• [Blocco di testo]
Loggia di Romolo e Remo
AutoriGentile da Fabriano e collaboratori
Data1411-1412
Tecnicaaffreschi
UbicazionePalazzo Trinci, Foligno

Storia


Negli anni 1411-1412 Gentile fu a Foligno, dove eseguì i disegni per il ciclo decorativo di palazzo Trinci su commissione di Ugolino III. Il complesso programma decorativo, squisitamente profano, celebrava la continuità tra la signoria dei Trinci e l'impero romano, e fu ispirato dall'umanista Francesco da Fiano.

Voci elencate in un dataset
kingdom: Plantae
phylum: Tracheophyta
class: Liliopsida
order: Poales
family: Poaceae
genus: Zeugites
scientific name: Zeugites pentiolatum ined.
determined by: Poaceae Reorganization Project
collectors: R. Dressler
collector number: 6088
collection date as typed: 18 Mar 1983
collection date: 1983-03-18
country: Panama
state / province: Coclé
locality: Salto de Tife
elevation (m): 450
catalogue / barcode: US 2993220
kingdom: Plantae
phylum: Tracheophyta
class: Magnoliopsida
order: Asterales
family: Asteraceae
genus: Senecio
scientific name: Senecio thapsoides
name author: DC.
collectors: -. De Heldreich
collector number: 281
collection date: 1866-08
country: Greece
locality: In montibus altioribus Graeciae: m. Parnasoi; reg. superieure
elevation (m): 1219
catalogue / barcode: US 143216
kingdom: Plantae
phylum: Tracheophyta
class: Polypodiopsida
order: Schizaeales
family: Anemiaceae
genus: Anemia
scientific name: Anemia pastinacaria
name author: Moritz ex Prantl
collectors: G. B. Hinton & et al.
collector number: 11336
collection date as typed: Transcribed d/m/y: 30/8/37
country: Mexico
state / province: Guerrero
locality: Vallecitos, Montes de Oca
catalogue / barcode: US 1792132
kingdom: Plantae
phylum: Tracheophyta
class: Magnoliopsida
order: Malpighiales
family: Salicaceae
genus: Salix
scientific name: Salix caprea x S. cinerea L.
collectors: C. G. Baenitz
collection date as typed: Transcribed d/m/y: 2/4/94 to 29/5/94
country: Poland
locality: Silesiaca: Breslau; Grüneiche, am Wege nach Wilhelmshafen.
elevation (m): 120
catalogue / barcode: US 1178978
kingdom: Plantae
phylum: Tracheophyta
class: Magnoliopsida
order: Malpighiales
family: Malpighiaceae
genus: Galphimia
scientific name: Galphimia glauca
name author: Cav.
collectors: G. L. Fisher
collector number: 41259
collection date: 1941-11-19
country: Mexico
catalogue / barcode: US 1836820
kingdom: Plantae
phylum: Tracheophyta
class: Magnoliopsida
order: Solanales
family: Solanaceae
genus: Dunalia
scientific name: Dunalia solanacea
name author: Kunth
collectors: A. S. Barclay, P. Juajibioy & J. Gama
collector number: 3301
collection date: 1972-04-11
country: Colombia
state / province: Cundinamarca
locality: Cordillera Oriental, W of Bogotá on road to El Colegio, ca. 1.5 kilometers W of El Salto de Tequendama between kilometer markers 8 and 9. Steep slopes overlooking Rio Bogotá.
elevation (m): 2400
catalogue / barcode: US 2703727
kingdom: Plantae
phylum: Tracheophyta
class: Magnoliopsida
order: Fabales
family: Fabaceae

• [Prova tu] Ricopia fedelmente il brano del testo sulla Loggia di Romolo e Remo che comincia con le parole "Loggia di Romolo" e termina con "Francesco da Fiano.".

• [Risposta scritta]
Loggia di Romolo e Remo
AutoriGentile da Fabriano e collaboratori
Data1411-1412
Tecnicaaffreschi
UbicazionePalazzo Trinci, Foligno

Storia


Negli anni 1411-1412 Gentile fu a Foligno, dove eseguì i disegni per il ciclo decorativo di palazzo Trinci su commissione di Ugolino III. Il complesso programma decorativo, squisitamente profano, celebrava la continuità tra la signoria dei Trinci e l'impero romano, e fu ispirato dall'umanista Francesco da Fiano.